Il s’immobilisa net, au coeur de la Stephansplatz. La Stephansdom, la cathédrale Saint-Étienne, était dotée d’une unique flèche, car l’argent et l’énergie prévus pour ériger la seconde avaient été dépensés pour renforcer les fortifications avant le premier siège turc, celui de 1529. Dans le dos de Relmyer s’élevait ce clocher gothique dont la déroutante complexité de pierre semblait incarner les interrogations et les inquiétudes du jeune hussard.

— Adressons-nous à l’une des personnes qui remplissent ces registres, expliqua Margont. Indirectement, bien sûr. Il nous faut convaincre un sympathisant de la cause autrichienne demeuré à Vienne d’accepter d’en parler à des partisans. Certains de ces derniers franchissent régulièrement la ligne de front et pourraient tenter d’obtenir le renseignement que nous cherchons. Après tout, nous nous moquons des registres eux-mêmes, ce qui nous intéresse, c’est la liste des noms de ceux qui les remplissent. Or ces bureaucrates ont dû suivre l’armée autrichienne afin d’éviter d’être arrêtés et interrogés au sujet des effectifs ennemis. Si les gens comprennent dans quel but nous cherchons cette information, peut-être nous la livreront-ils.

Relmyer étudiait cette nouvelle piste, évaluant le pour et le contre.
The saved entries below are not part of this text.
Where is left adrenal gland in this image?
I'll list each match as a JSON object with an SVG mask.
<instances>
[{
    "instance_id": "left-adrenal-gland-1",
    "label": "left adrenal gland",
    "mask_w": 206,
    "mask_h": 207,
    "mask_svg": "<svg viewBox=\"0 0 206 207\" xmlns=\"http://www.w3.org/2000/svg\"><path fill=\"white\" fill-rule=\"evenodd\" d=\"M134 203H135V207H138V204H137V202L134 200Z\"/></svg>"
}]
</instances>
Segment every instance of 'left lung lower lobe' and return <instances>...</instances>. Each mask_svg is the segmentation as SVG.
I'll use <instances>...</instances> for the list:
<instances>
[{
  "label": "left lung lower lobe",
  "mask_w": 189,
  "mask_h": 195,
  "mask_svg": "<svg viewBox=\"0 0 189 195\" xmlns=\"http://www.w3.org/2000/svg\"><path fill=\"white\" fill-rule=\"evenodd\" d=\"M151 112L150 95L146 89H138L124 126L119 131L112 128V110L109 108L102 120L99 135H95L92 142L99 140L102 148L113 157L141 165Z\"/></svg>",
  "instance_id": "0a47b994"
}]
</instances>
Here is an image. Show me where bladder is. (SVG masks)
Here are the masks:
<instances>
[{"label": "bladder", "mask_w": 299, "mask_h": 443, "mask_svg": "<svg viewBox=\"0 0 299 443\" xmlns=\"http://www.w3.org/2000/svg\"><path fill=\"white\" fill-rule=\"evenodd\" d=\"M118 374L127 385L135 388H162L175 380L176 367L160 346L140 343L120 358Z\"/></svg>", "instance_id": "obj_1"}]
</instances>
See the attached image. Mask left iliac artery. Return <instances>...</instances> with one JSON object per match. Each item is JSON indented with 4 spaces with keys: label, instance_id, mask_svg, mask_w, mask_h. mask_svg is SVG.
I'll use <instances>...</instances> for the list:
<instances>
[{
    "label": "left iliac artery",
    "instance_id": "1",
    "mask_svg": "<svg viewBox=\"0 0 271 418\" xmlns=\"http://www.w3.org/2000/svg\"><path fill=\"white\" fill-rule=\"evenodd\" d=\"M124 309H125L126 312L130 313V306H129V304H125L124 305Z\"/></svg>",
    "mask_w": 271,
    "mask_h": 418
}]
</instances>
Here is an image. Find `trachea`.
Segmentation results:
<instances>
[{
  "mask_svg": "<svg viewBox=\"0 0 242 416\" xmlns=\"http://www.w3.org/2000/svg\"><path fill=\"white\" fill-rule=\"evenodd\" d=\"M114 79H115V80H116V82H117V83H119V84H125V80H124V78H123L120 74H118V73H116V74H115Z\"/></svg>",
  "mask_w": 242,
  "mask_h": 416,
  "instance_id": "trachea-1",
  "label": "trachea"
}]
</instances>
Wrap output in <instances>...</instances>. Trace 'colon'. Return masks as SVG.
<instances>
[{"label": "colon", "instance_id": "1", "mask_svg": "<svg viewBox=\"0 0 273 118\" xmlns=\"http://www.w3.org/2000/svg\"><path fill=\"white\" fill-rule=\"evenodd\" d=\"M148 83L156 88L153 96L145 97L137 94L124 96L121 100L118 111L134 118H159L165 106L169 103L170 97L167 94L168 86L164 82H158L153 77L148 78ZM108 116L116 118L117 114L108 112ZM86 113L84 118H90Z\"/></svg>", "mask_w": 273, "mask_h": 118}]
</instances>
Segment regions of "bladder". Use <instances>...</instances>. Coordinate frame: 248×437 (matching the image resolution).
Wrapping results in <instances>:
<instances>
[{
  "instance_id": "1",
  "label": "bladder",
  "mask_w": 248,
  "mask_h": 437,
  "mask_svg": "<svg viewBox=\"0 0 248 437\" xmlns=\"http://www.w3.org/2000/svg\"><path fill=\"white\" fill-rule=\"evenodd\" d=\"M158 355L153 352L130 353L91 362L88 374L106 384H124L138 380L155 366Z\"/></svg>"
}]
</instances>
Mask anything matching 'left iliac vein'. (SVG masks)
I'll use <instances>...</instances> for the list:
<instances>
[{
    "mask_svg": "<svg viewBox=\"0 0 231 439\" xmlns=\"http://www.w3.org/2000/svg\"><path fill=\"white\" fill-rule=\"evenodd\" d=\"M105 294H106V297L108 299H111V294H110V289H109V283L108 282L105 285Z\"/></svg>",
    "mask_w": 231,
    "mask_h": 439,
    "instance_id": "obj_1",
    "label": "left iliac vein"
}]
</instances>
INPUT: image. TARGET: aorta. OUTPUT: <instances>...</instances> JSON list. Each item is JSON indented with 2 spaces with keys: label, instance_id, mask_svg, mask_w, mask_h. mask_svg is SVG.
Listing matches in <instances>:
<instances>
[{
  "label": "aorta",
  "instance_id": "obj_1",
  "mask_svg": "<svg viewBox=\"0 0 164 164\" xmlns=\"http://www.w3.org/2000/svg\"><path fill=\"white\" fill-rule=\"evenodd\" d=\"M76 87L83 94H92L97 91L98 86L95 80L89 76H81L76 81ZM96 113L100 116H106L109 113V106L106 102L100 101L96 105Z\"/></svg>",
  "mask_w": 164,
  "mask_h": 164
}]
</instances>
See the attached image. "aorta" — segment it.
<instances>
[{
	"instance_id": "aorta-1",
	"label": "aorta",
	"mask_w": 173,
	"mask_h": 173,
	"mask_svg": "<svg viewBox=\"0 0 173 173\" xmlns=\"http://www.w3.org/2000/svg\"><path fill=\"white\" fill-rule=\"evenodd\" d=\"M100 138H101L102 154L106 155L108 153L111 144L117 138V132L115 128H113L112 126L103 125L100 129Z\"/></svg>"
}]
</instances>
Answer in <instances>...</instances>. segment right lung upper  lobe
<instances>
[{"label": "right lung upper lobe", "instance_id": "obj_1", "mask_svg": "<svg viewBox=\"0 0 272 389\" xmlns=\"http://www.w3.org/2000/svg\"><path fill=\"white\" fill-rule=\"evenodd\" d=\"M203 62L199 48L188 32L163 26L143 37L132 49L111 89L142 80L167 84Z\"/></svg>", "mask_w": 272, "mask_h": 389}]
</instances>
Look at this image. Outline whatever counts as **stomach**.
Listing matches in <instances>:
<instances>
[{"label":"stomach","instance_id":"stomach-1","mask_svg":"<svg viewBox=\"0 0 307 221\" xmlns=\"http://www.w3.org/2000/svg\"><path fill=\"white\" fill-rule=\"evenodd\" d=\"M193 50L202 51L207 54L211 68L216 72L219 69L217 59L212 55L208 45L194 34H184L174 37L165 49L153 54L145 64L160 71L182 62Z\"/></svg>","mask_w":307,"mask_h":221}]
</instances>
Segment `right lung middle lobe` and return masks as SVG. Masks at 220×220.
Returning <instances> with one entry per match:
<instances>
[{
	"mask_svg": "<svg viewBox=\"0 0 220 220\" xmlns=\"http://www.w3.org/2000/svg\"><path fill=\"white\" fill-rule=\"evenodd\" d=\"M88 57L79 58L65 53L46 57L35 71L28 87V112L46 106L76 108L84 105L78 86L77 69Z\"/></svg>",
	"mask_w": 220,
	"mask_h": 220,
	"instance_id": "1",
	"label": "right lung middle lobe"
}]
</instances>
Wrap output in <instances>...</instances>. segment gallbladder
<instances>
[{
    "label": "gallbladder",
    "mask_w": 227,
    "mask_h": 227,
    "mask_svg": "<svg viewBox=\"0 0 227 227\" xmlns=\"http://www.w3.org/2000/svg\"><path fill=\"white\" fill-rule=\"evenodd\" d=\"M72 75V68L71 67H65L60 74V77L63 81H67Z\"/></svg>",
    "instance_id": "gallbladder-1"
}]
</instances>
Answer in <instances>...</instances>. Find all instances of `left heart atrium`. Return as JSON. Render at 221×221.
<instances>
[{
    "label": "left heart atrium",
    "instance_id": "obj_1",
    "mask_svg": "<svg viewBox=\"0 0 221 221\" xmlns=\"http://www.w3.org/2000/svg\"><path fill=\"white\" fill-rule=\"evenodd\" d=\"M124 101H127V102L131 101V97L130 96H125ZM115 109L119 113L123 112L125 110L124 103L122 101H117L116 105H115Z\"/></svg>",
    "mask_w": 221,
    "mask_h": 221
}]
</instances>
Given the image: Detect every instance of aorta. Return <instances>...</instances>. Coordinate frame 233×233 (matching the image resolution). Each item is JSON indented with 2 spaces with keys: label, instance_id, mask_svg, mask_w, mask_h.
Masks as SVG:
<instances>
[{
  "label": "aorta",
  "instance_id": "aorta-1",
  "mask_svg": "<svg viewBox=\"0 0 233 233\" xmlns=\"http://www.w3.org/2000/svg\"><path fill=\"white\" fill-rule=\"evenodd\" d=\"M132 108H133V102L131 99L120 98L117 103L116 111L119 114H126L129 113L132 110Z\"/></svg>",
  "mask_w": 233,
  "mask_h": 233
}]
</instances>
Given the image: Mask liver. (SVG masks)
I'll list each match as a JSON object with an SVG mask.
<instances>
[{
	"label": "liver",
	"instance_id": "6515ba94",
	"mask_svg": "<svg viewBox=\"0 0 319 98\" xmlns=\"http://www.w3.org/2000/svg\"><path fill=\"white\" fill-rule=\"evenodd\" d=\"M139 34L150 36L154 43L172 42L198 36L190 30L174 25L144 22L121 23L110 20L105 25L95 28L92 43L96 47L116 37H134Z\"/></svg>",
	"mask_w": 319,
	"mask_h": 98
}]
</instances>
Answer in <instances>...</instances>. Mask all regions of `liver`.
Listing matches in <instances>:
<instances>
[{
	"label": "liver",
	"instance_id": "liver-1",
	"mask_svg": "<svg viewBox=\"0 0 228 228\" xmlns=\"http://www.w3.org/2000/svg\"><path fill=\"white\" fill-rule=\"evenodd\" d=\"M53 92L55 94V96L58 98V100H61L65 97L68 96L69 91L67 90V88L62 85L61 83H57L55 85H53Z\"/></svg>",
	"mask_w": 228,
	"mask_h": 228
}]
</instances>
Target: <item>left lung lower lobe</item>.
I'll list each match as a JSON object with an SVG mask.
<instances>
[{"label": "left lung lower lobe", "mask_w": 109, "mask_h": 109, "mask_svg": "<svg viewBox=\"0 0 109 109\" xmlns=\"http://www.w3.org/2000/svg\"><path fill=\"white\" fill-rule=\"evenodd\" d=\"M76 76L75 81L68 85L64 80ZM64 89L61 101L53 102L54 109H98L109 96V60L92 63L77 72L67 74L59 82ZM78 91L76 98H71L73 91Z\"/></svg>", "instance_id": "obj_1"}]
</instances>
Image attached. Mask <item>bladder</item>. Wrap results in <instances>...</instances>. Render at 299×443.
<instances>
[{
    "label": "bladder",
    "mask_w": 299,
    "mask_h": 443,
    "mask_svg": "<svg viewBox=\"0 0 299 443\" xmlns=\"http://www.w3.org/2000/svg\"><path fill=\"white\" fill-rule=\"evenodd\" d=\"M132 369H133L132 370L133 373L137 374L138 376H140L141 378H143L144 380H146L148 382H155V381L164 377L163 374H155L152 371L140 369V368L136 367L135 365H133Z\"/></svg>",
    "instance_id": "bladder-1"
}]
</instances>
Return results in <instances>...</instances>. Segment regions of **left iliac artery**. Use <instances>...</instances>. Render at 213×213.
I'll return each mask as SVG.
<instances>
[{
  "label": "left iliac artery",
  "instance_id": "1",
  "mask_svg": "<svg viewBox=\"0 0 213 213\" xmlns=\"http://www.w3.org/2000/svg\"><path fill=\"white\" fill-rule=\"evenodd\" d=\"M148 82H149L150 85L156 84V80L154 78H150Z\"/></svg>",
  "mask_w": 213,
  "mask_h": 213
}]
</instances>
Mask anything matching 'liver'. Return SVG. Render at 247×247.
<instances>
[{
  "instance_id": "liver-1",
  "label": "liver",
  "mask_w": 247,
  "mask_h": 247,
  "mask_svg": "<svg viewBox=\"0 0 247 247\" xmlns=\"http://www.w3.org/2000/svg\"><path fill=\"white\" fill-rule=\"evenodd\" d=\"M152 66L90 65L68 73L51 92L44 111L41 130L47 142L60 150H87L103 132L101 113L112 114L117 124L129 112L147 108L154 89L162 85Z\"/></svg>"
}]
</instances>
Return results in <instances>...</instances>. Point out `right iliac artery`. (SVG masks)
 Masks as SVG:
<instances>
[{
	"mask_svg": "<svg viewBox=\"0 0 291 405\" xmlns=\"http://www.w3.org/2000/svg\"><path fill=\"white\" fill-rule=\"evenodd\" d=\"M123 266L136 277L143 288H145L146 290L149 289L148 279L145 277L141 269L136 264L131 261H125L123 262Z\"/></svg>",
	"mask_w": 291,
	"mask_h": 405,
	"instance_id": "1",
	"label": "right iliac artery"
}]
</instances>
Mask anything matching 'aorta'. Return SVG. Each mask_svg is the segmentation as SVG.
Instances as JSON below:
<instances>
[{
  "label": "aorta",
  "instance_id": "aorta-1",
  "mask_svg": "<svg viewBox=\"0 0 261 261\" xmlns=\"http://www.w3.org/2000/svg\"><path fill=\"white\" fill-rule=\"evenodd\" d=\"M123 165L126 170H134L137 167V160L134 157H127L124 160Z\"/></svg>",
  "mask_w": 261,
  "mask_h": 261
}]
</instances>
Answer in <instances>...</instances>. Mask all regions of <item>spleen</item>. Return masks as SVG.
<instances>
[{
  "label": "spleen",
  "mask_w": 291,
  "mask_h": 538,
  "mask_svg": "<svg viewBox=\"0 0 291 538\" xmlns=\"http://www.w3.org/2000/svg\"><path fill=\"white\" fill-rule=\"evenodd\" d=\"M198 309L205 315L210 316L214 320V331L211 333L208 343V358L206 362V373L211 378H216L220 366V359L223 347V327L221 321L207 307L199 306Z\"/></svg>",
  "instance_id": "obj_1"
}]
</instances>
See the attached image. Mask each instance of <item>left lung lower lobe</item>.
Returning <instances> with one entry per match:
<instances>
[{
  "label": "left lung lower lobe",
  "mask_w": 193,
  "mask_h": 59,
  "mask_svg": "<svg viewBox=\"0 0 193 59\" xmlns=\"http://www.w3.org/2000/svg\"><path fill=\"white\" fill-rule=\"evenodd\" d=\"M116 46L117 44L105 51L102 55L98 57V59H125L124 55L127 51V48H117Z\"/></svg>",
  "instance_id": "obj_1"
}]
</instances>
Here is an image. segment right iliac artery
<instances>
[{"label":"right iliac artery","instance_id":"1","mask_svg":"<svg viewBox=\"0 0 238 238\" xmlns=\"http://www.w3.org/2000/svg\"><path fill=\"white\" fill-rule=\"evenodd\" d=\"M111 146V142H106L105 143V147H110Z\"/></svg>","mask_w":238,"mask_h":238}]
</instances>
— Cela serait long, sans doute plusieurs jours, quoique moins long qu’avec ma méthode, je le concède. Hélas, cela ne peut pas marcher. Il faudrait trouver un sympathisant autrichien, le persuader de notre sincérité, qu’il accepte et qu’il dispose d’un crédit tel qu’il puisse à son tour convaincre les combattants auxquels il s’adressera. Nous ne trouverons jamais un tel homme.

Margont sourit.

— Et que pensez-vous de Luise ?

CHAPITRE XII

Dans un premier temps, Relmyer avait décliné la proposition de Margont pour protéger Luise, puis il avait accepté de faire confiance à ce Français.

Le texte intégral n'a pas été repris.